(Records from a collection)
- - -

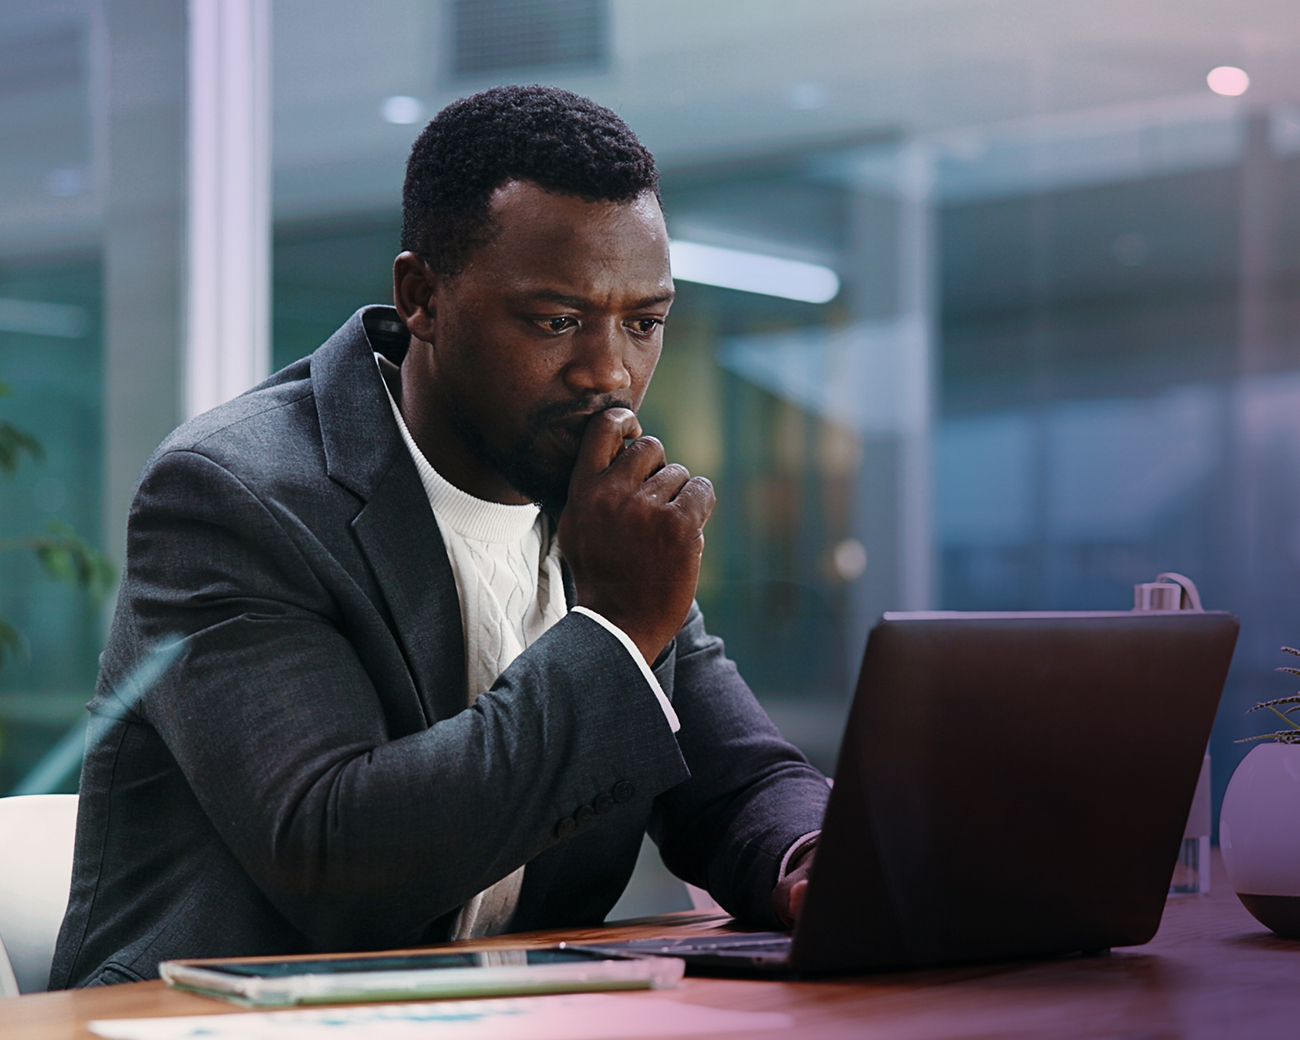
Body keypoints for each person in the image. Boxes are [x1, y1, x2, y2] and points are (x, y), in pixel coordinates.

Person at [51, 85, 830, 988]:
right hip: (212, 1022)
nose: (610, 373)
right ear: (422, 297)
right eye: (557, 321)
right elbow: (334, 857)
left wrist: (814, 861)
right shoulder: (235, 495)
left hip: (514, 1012)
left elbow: (740, 783)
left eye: (643, 323)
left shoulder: (592, 501)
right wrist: (616, 630)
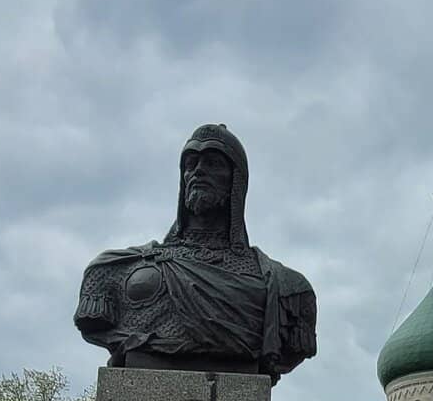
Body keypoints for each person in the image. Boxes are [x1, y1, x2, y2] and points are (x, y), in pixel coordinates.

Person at [74, 123, 317, 380]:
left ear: (235, 182)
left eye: (213, 163)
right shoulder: (113, 270)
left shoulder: (288, 289)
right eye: (191, 163)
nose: (199, 171)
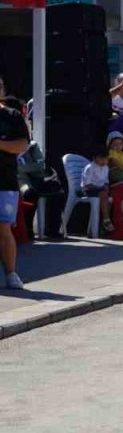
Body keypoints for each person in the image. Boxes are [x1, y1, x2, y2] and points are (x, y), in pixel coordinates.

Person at [0, 86, 30, 289]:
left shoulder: (12, 115)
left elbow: (21, 145)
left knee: (3, 228)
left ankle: (11, 273)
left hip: (5, 181)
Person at [81, 145, 114, 234]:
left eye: (106, 159)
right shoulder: (90, 168)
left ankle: (103, 221)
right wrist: (101, 188)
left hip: (100, 190)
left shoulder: (106, 167)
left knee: (110, 197)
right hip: (88, 190)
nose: (104, 161)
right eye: (101, 158)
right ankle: (106, 220)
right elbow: (87, 185)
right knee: (103, 194)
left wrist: (106, 186)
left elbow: (106, 181)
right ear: (94, 158)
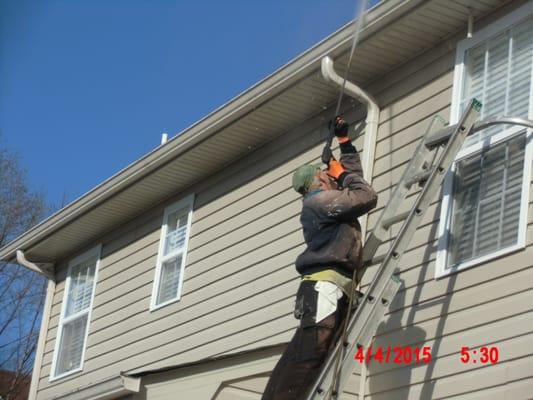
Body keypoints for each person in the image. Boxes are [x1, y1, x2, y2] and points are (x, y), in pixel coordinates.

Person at [262, 116, 378, 400]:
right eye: (323, 172)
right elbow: (366, 195)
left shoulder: (327, 202)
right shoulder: (319, 203)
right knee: (310, 356)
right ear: (316, 180)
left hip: (330, 289)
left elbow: (354, 181)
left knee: (311, 354)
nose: (327, 173)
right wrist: (340, 173)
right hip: (324, 288)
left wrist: (344, 142)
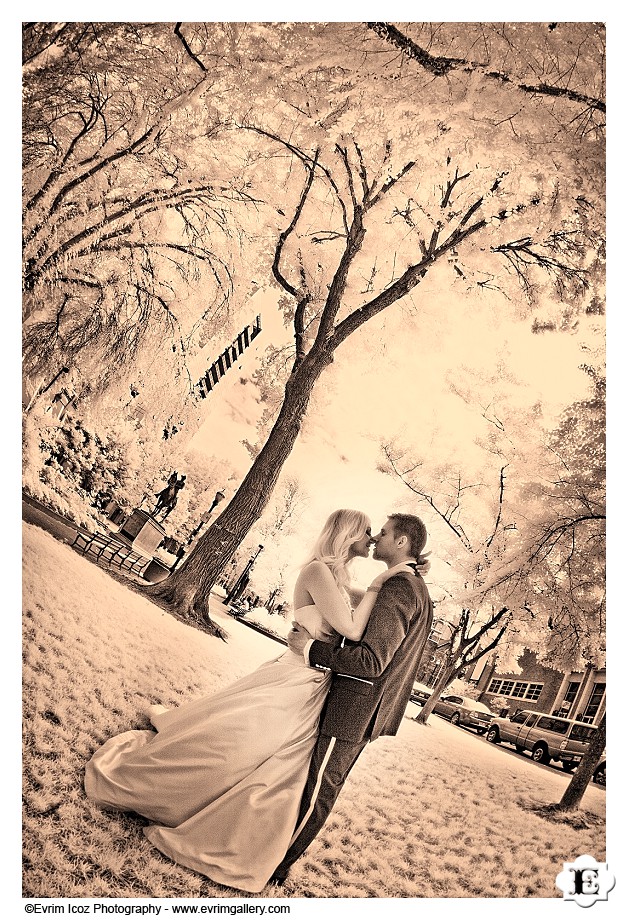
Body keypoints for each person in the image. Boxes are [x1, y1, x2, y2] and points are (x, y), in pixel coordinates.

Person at [84, 509, 417, 893]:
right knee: (237, 743)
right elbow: (353, 629)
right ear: (347, 534)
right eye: (367, 532)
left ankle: (234, 825)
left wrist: (388, 582)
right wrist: (383, 582)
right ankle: (162, 790)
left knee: (272, 764)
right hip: (296, 677)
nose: (373, 539)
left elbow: (360, 618)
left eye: (378, 534)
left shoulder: (339, 577)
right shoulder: (317, 572)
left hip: (313, 683)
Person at [271, 512, 433, 885]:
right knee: (319, 784)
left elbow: (372, 661)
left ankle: (276, 865)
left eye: (385, 532)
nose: (376, 537)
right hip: (366, 711)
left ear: (401, 542)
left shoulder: (400, 587)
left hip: (354, 710)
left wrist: (311, 648)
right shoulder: (409, 585)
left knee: (318, 791)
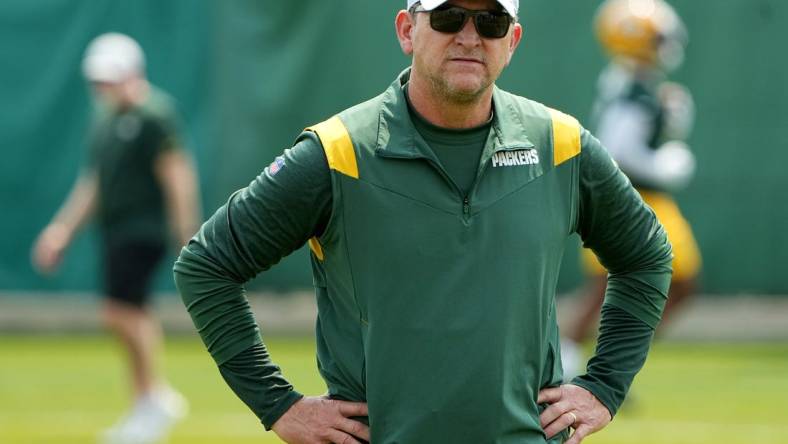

- - -

-- YOUR GOAL --
Your task is to copy only the lines above starting at the one containing "right shoulder: (235, 495)" and ending at the one containing "left hip: (330, 289)". Copy them exactly, both ends included, and omit the pictures.

-- EXPECTED OUTPUT --
right shoulder: (235, 495)
left hip: (514, 1012)
left elbow: (740, 783)
left eye: (643, 323)
left shoulder: (592, 501)
right wrist: (616, 630)
Body keypoints for each person in the image. Boxes are [x1, y1, x2, y2] and points are (x, y), in pixel coordinates.

Person at [74, 123, 317, 380]:
left ear: (235, 182)
left eye: (213, 163)
right shoulder: (113, 270)
left shoulder: (288, 289)
right eye: (191, 163)
nose: (199, 171)
Body keypoints for each person in the image. Boxes are [x1, y1, x2, y2] and points are (x, y), in pixel coordinates.

Person at [0, 86, 30, 289]:
left shoulder: (12, 115)
left elbow: (21, 145)
left knee: (3, 228)
left ankle: (11, 273)
left hip: (5, 181)
Person at [81, 145, 114, 234]:
left eye: (106, 159)
right shoulder: (90, 168)
left ankle: (103, 221)
right wrist: (101, 188)
left hip: (100, 190)
left shoulder: (106, 167)
left knee: (110, 197)
right hip: (88, 190)
nose: (104, 161)
right eye: (101, 158)
right ankle: (106, 220)
right elbow: (87, 185)
right knee: (103, 194)
left wrist: (106, 186)
left elbow: (106, 181)
right ear: (94, 158)
Body keypoints for each person in the image. Boxes are [x1, y1, x2, y2] and points are (x, y), in pixel coordinates.

Person at [262, 116, 378, 400]:
right eye: (323, 172)
right elbow: (366, 195)
left shoulder: (327, 202)
right shoulder: (319, 203)
right knee: (310, 356)
right ear: (316, 180)
left hip: (330, 289)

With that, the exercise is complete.